How do you avoid tumbleweed moments?

You are in the team meeting and have just announced that you have a new piece of work to allocate. “Who wants to take it?” You get the usual response you have come to dread. Various pairs of eyes around the table look up to the ceiling, or down to their shoes, people start fidgeting or playing with blackberries, they might gaze hard at someone else who they believe “should” take on the task…Tumbleweed starts to roll through the office, little tornadoes of dust swirl by and you swear you can hear the distant strains of the theme music from The Good, The Bad and The Ugly……

Okay, maybe that’s a slight exaggeration but this kind of scenario is often described during my coaching and training programmes and there are many different ways of addressing it. I would love to hear your thoughts on how you make decisions and communicate with team members around the sometimes thorny subject of work assignment.

  • Have you experienced this situation?
  • Should it be a democratic decision?
  • How about the team leader just deciding based on their knowledge of everyone’s workload?
  • How do you deal with those tumbleweed moments?

5 Responses to How do you avoid tumbleweed moments?

  • In my experience as a manager I’ve found that you sometimes have to do a little of both delegating and asking for volunteers. First I always look for who is best suited and most likely interested in the task and balance that with availability. Unless I’m really stuck for resources, I wouldn’t likely approach this situation by asking for any volunteers in a team meeting. I would most likely approach the one or two “best” people and let them know what I need and why I need them. I may ask them to have a decision by the meeting and if someone else also puts their hat in the ring – we’ll discuss it then.

    Part of being a manager is making the decisions, looking for volunteers can backfire and make you look like a weak leader. You have to know your team and the specific situation but in the end, they’re looking to you for leadership; you don’t want to compromise that.

  • When you ask for a volunteer, you put people on the spot.
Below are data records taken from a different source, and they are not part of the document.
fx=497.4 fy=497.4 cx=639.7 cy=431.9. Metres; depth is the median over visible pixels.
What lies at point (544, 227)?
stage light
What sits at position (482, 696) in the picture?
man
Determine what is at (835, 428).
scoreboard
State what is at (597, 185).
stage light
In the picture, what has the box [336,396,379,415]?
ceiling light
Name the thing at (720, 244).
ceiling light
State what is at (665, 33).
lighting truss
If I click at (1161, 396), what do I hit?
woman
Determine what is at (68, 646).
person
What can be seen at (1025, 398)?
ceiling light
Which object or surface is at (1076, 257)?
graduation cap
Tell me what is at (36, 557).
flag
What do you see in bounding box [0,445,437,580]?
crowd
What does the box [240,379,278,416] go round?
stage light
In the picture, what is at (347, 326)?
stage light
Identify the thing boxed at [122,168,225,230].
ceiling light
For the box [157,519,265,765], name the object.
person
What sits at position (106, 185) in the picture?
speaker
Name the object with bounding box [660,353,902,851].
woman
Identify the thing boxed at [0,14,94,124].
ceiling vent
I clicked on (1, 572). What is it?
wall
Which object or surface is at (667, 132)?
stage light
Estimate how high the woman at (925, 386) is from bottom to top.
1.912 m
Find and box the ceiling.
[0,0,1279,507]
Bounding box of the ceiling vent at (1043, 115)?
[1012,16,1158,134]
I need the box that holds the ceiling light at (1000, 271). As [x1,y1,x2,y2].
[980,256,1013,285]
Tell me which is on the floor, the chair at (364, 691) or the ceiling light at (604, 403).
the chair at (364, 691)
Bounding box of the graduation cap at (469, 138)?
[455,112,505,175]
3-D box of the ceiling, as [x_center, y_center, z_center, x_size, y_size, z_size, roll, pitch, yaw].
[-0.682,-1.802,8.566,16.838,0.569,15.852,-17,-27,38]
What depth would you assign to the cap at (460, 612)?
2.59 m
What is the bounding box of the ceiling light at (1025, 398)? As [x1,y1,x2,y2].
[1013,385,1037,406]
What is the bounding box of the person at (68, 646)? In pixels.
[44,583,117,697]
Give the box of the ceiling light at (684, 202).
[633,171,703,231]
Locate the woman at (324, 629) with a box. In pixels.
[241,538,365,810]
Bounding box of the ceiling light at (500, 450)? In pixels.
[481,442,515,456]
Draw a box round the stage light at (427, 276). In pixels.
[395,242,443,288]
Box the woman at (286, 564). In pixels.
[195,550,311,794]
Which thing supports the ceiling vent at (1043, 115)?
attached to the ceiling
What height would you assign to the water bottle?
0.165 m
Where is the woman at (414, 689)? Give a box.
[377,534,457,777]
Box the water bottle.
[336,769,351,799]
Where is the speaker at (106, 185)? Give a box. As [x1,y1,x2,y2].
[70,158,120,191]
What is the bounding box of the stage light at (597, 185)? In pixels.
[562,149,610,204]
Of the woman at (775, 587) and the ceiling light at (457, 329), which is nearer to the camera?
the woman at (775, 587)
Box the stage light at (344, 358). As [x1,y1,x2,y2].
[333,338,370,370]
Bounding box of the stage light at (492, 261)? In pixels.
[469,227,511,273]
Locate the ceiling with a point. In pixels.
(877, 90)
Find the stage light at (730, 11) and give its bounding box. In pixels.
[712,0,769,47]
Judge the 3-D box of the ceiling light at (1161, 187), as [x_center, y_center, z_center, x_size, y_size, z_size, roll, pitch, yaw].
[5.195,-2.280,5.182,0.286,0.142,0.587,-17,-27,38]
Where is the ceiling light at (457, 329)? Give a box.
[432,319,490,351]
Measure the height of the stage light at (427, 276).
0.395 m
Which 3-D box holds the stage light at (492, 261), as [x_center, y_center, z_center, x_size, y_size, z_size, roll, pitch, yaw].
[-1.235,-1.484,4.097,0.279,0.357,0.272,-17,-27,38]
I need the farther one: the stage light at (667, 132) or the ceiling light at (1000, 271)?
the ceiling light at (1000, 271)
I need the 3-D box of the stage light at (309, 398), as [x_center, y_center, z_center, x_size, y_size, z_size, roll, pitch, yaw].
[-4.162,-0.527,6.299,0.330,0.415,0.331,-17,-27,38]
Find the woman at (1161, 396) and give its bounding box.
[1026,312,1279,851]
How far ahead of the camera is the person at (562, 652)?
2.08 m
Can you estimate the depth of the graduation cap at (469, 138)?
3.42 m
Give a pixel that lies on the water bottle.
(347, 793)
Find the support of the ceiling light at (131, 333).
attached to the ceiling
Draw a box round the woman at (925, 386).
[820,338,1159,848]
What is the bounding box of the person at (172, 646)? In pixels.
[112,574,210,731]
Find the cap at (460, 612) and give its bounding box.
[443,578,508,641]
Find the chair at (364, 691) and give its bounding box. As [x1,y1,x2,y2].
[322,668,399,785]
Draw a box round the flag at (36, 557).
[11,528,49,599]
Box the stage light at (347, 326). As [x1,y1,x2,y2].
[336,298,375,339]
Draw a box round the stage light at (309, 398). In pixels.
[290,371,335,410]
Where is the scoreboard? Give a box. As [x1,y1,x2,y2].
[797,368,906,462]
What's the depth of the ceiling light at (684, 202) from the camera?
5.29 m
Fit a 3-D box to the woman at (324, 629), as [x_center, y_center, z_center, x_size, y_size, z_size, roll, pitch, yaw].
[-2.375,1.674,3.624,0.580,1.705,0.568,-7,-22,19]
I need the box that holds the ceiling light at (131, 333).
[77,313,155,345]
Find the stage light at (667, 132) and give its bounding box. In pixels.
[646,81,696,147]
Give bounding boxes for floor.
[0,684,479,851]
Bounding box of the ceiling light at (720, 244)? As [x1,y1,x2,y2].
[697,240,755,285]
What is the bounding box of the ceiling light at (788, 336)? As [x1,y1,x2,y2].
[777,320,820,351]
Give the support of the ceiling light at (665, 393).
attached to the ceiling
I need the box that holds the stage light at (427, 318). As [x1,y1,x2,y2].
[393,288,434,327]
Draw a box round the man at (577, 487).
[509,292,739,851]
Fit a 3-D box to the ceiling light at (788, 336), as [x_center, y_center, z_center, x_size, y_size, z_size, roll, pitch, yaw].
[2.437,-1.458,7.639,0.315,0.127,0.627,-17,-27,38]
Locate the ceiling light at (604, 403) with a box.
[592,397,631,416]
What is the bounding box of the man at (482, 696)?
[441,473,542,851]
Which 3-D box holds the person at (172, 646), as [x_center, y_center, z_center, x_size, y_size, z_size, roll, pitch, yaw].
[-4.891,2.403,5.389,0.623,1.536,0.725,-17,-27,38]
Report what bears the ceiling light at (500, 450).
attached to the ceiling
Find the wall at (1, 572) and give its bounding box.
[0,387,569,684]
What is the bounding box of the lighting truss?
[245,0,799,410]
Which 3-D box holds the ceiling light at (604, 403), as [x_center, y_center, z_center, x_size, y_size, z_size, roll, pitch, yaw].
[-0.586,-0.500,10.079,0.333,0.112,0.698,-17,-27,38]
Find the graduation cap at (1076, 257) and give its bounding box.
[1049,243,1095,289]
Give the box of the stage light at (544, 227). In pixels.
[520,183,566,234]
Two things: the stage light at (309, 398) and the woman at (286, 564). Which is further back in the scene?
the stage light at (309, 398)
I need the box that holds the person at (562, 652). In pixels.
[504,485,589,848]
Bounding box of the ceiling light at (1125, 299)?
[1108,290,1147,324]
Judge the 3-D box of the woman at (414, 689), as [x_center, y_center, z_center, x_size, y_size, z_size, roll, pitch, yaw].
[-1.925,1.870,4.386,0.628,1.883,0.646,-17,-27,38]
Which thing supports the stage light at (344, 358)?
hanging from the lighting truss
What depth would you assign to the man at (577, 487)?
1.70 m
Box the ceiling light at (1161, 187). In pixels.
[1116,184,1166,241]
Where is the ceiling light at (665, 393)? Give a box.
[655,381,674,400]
They are being asked to claim the necessary expertise, and that exposes them to risk of failure, because they may not know what your expectations are.

    However, if you outline the expertise required, and nominate one or two people who fit the bill, others might be prepared to jump in and claim an equal qualification, now that they know your expectations.

    • Hi Phillip. Thanks for your comment. I agree that we need to be making it as easy as possible for people to step up without feeling put on the spot.

  • Thanks for contributing to the conversation Beverley. I like your descriptions of why people do or don’t volunteer.

  • Hi Jullie
    I certainly have experienced it and I don’t think it’s always an easy thing to manage. There are many variations of how people will react when work is assigned.

    You have the people who volunteer because:

    1. It may be something they will enjoy doing and don’t think of the consequences
    2. It’s an opportunity to make their mark and show off their talents
    3. The know that they can do the job well
    4. They feel they ought to
    5. They think if they don’t it could be held against them

    You hae the people who don’t volunteer because:
    1. They realise they couldn’t take on any more work
    2. It’s outside their area of expertise
    3. They’re not interested in the particular task
    4. They can’t be bothered
    5. They’re afraid they won’t be able to manage

    I think the manager firstly has to make a decision on whether they are going to allocate a particular task or make it part of a democratic process ie discussion and this will depend on the context and the task itself.

    If the manager is making the decision, then they need to have thought it through thoroughly and be able to explain to a team memember why they are being allocated the work. They also need to be prepared for someone to say no, and consider what they would do about that.

    If the decision is made by a democratic process then I think they need to be aware that the same people may keep offering and be aware of them overloading themselves. Sometimes the manager may have to say ‘Id like someone to volunteer who hasn’t volunteered before.’

    To minmise those ‘tumbleweed moments’ a manager should have a good knowledge of the current workload of their team members and listen equally to what’s said and what isn’t said.